A Border Force cutter and a coastal patrol vessel took 15 people from an inflatable late on Sunday and another eight in the early hours of Monday.
All were taken to Dover, where they were given medical checks before being handed over to immigration officials.
Earlier on Sunday 16 migrants - most of whom said they were Iranian - were picked up off the Kent coast.
The Home Office said the nationalities of the people detained in the latest incidents were not yet known.
In the first, at about 23:30 GMT, 15 people were taken off a rigid-hulled inflatable boat and less than four hours later the cutter, HMC Vigilant, and Coastal Patrol Vessel Hunter collected eight more.
The precise locations - and the migrants' genders and ages - were not revealed.
Earlier on Sunday, migrants had been picked up from boats at three locations along the coast - six at Kingsdown, near Walmer, two in Folkestone and eight off the Dover coast.

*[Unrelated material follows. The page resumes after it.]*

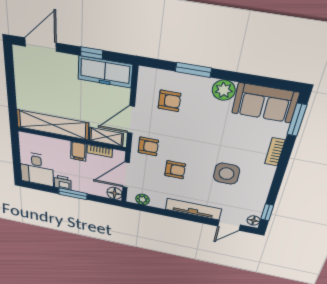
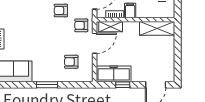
window: (193, 70) -> (47, 85), moved
plant: (224, 90) -> (40, 75), removed
shelving: (53, 125) -> (157, 28), width x0.68
side table: (226, 174) -> (26, 15), removed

There has been a spike in the number of people crossing the English Channel from France in small boats since November.
Home Secretary Sajid Javid has declared the situation a "major incident".
On New Year's Eve, he announced two additional Border Force cutters would be brought back to the UK to help deal with the problem but Mr Javid revealed in the Commons on Monday that while naval patrols had been stepped up, the cutters he promised would not be in place until February.
A note on terminology: The BBC uses the term migrant to refer to all people on the move who have yet to complete the legal process of claiming asylum. This group includes people fleeing war-torn countries, who are likely to be granted refugee status, as well as people who are seeking jobs and better lives, who governments are likely to rule are economic migrants.